1. Academic Validation
  2. Stochastic bacterial population dynamics restrict the establishment of antibiotic resistance from single cells

Stochastic bacterial population dynamics restrict the establishment of antibiotic resistance from single cells

  • Proc Natl Acad Sci U S A. 2020 Aug 11;117(32):19455-19464. doi: 10.1073/pnas.1919672117.
Helen K Alexander 1 2 R Craig MacLean 3
Affiliations

Affiliations

  • 1 Department of Zoology, University of Oxford, Oxford OX1 3PS, United Kingdom; [email protected].
  • 2 Institute of Evolutionary Biology, University of Edinburgh, Edinburgh EH9 3FL, United Kingdom.
  • 3 Department of Zoology, University of Oxford, Oxford OX1 3PS, United Kingdom.
Abstract

A better understanding of how Antibiotic exposure impacts the evolution of resistance in Bacterial populations is crucial for designing more sustainable treatment strategies. The conventional approach to this question is to measure the range of concentrations over which resistant strain(s) are selectively favored over a sensitive strain. Here, we instead investigate how Antibiotic concentration impacts the initial establishment of resistance from single cells, mimicking the clonal expansion of a resistant lineage following mutation or horizontal gene transfer. Using two Pseudomonas aeruginosa strains carrying resistance plasmids, we show that single resistant cells have <5% probability of detectable outgrowth at Antibiotic concentrations as low as one-eighth of the resistant strain's minimum inhibitory concentration (MIC).
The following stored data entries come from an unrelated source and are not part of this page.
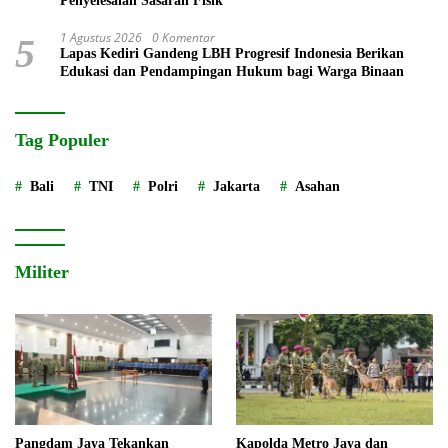
Penyelesaian Sasaran Fisik
1 Agustus 2026
0 Komentar
5
Lapas Kediri Gandeng LBH Progresif Indonesia Berikan
Edukasi dan Pendampingan Hukum bagi Warga Binaan
Tag Populer
Bali
TNI
Polri
Jakarta
Asahan
Militer
Pangdam Jaya Tekankan
Kapolda Metro Jaya dan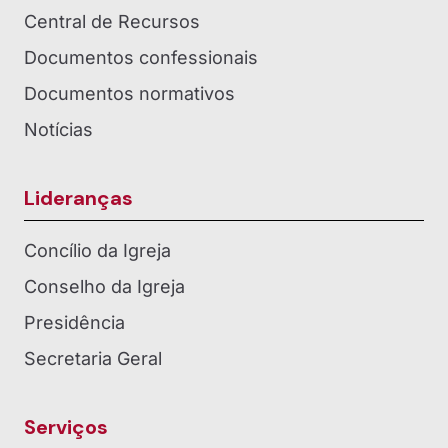
Central de Recursos
Documentos confessionais
Documentos normativos
Notícias
Lideranças
Concílio da Igreja
Conselho da Igreja
Presidência
Secretaria Geral
Serviços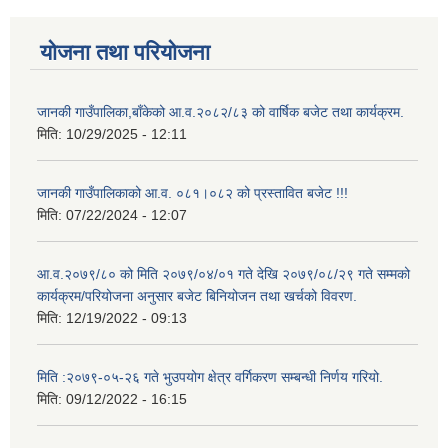
योजना तथा परियोजना
जानकी गाउँपालिका,बाँकेको आ.व.२०८२/८३ को वार्षिक बजेट तथा कार्यक्रम.
मिति:
10/29/2025 - 12:11
जानकी गाउँपालिकाको आ.व. ०८१।०८२ को प्रस्तावित बजेट !!!
मिति:
07/22/2024 - 12:07
आ.व.२०७९/८० को मिति २०७९/०४/०१ गते देखि २०७९/०८/२९ गते सम्मको
कार्यक्रम/परियोजना अनुसार बजेट बिनियोजन तथा खर्चको विवरण.
मिति:
12/19/2022 - 09:13
मिति :२०७९-०५-२६ गते भुउपयोग क्षेत्र वर्गिकरण सम्बन्धी निर्णय गरियो.
मिति:
09/12/2022 - 16:15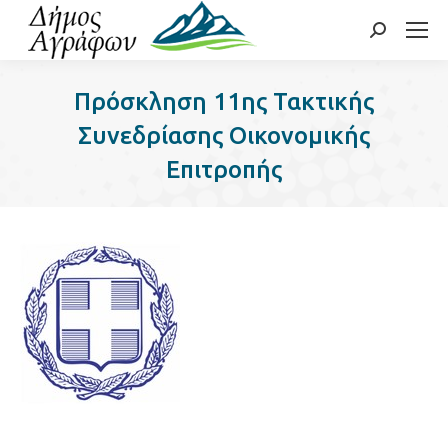
Search:
Πρόσκληση 11ης Τακτικής
Συνεδρίασης Οικονομικής
Επιτροπής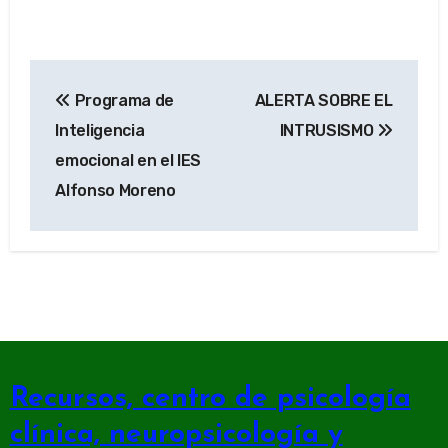
Navegación
Programa de
ALERTA SOBRE EL
de
Inteligencia
INTRUSISMO
entradas
emocional en el IES
Alfonso Moreno
Recursos, centro de psicología
clínica, neuropsicología y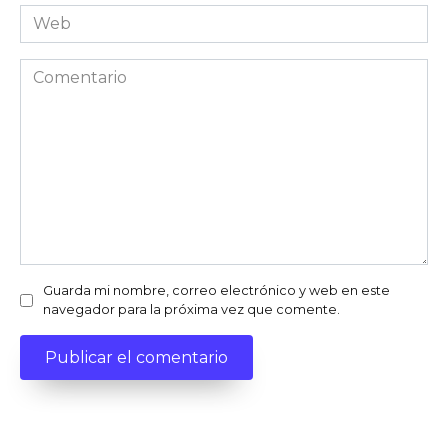
Web
Comentario
Guarda mi nombre, correo electrónico y web en este
navegador para la próxima vez que comente.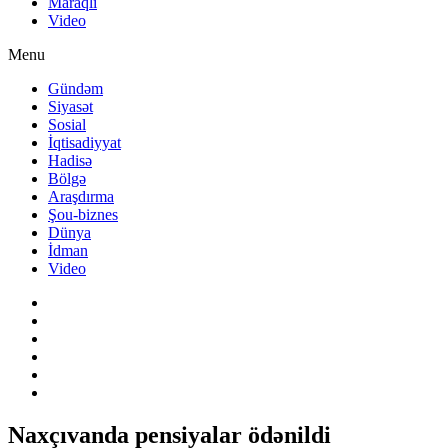
Maraqlı
Video
Menu
Gündəm
Siyasət
Sosial
İqtisadiyyat
Hadisə
Bölgə
Araşdırma
Şou-biznes
Dünya
İdman
Video
Naxçıvanda pensiyalar ödənildi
This low probability of establishment is due to detrimental effects of Antibiotics on resistant cells, coupled with the inherently stochastic nature of cell division and death on the single-cell level, which leads to loss of many nascent resistant lineages. Our findings suggest that moderate doses of Antibiotics, well below the MIC of resistant strains, may effectively restrict de novo emergence of resistance even though they cannot clear already-large resistant populations.

Keywords

Pseudomonas aeruginosa; antimicrobial resistance; extinction probability; inoculum effect; mathematical model.